I’m at a level 0 with regards to hand independence on piano. I can, however, play country blues with thumb independence on guitar.

There was a point when I thought I’d never “get it” but now I know it eventually just clicks, so I’m hopeful for the same to eventually happen with the keys.

As said above, it helps to not think in terms of two separate melodies being played at once but rather one melody being played with both hands.


----------



## Voider (Aug 24, 2021)

lychee said:


> When I see this arrogantly easy performance of an anime title from my childhood, where a guy plays three melodies at the same time with only 2 hands, it really puts me off.

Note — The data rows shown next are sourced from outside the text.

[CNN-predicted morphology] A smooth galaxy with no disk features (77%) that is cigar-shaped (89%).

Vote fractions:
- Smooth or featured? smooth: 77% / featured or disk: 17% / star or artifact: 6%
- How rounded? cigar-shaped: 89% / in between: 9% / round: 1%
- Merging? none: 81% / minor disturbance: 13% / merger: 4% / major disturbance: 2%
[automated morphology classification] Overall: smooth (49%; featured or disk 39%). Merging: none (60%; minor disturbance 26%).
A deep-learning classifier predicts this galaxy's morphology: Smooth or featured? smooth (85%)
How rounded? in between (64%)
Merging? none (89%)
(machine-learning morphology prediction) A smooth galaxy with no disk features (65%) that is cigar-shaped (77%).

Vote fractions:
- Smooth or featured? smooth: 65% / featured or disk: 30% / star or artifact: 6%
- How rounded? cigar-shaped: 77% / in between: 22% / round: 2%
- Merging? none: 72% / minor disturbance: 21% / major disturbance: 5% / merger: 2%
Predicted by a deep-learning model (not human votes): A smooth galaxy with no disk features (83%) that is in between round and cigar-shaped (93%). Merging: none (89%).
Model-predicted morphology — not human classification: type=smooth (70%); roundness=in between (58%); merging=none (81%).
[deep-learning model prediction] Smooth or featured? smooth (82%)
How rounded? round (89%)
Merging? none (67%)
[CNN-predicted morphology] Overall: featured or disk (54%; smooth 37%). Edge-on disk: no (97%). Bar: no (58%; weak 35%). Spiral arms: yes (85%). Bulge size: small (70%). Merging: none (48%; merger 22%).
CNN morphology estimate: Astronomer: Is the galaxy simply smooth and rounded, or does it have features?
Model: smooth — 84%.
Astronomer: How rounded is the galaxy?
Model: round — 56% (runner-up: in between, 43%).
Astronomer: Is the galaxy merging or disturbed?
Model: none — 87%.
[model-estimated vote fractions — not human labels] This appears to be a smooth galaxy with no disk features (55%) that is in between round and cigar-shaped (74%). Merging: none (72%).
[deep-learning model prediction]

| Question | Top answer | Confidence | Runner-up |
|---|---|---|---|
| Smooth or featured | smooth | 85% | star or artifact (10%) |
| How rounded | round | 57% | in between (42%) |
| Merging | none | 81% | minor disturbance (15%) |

If this already freaks you out, I can't wait to see your reaction to this guy:


----------



## ChrisSiuMusic (Aug 24, 2021)

When I began my classical piano studies, I distinctly remember having to spend countless hours perfecting Bach Fugues, as they had up to 4-5 voices at a time, and a melody was almost always nearly present in one of them. 

Practicing the hands separately, then focusing on bringing out the melody when it was present really takes time and deliberate thinking. Once you're able to control the hands in this way, everything else becomes a lot simpler, even the most technically challenging pieces (Rach 3). Enjoy the journey, it's never too late to begin!


----------



## Colin66 (Aug 24, 2021)

lychee said:


> Lychee hanged himself out of desperation.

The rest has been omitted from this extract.